After that things were easier between us, especially when we discovered that we both like monster movies and horror stories. We started to swap books. One day he made my head explode by handing me a stack of novels by Arthur Doolittle.
“He’s my favorite writer!” I cried. “I’ve always thought it was cool that you had the same last name.”
“Of course I have the same last name. He was my grandfather!”
I went a little spazzo then, but Jake shrugged like it was no big deal.
“What happened to him, anyway?” I asked. “I’ve never been able to find out why he wrote so many great books and then just stopped.”
Jake frowned. “Neither has anyone else. Arthur disappeared—”
“You call him Arthur?”
Jake’s face hardened. “He just took off on the family about twenty-five years before I was born. I never met him, and I sure don’t think of him as ‘Grampa’—not after he abandoned my dad that way.”
“What happened?” I asked.
He shrugged again. “Family legend says he had been acting crazy for a few years. Then one day he was just … gone. Supposedly he left a note, but I’ve never seen it.”
After a while we started a book club and made a hideout in one of the mausoleums, which are these cool stone buildings in the rich people’s part of the cemetery. They store the bodies above ground (in coffins, of course) instead of burying them.
We cleaned up inside, then made a library, both of us donating books and comics. The real gems came from Jacob, because his grandfather not only wrote horror stories and novels, he also collected them.
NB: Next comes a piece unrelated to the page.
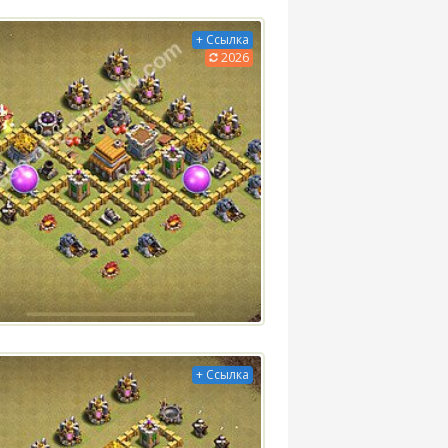
+ Ссылка
2026
+ Ссылка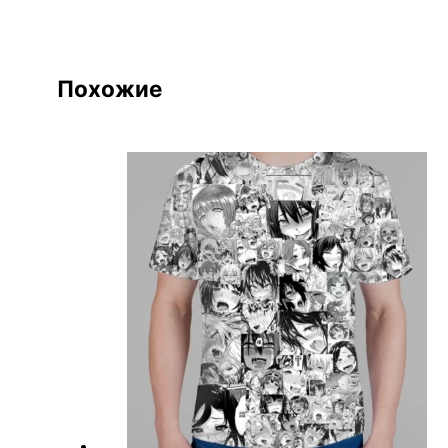
Похожие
Jacob didn’t bring any hardcovers, but he contributed several paperbacks, including my all-time favorite Arthur Doolittle book, A World Made of Midnight. This was the story where he first described the monster world that he called Always October. It was also the book that made him famous. Most of the books he wrote afterward featured Always October in some way, but Midnight was always my favorite. I had read it about a dozen times.
Because the air in mausoleums tends to be damp, we kept the books sealed in plastic bags to protect them. Also, Jacob created a file card system to make sure that we knew exactly what we had.
When I asked him why he was so organized, he blushed and said, “Makes me feel safer.”
I thought about it, and figured I understood.
After that day we talked about more personal stuff. We’re almost through sixth grade now, and pretty much best friends.
The day Little Dumpling arrived, Jake and I were in the mausoleum-clubhouse talking about the biggest problems in our lives. At that moment it was Jacob’s third-quarter report card.
“You got an F in math?” I asked, staring at the horrible grade in amazement. “How did you manage that? You’re brilliant at math!”
He shrugged. “Brilliant at math, not so brilliant at homework.”
I knew that the real problem was he spent so much time trying to get his papers perfect that he rarely managed to finish them.
I looked at him sternly. “This is serious, Jacob. I don’t want to have to do seventh grade without you!”
“Ouch!”
“Sorry, but that’s where things are heading. I would take it as a personal favor if you would at least try to pass.”
“I am trying! I just …”
His words trailed off, and his eyes grew wide.
I didn’t have to ask why. I had heard it too.